Task statement -
Every record that follows should be written out word for word; the pictures stay out.

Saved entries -
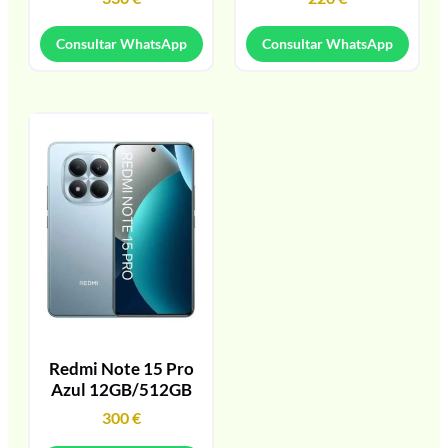
Consultar WhatsApp
Consultar WhatsApp
Redmi Note 15 Pro
Azul 12GB/512GB
300
€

Completed exercise -
Consultar WhatsApp
Consultar WhatsApp
Redmi Note 15 Pro
Azul 12GB/512GB
300
€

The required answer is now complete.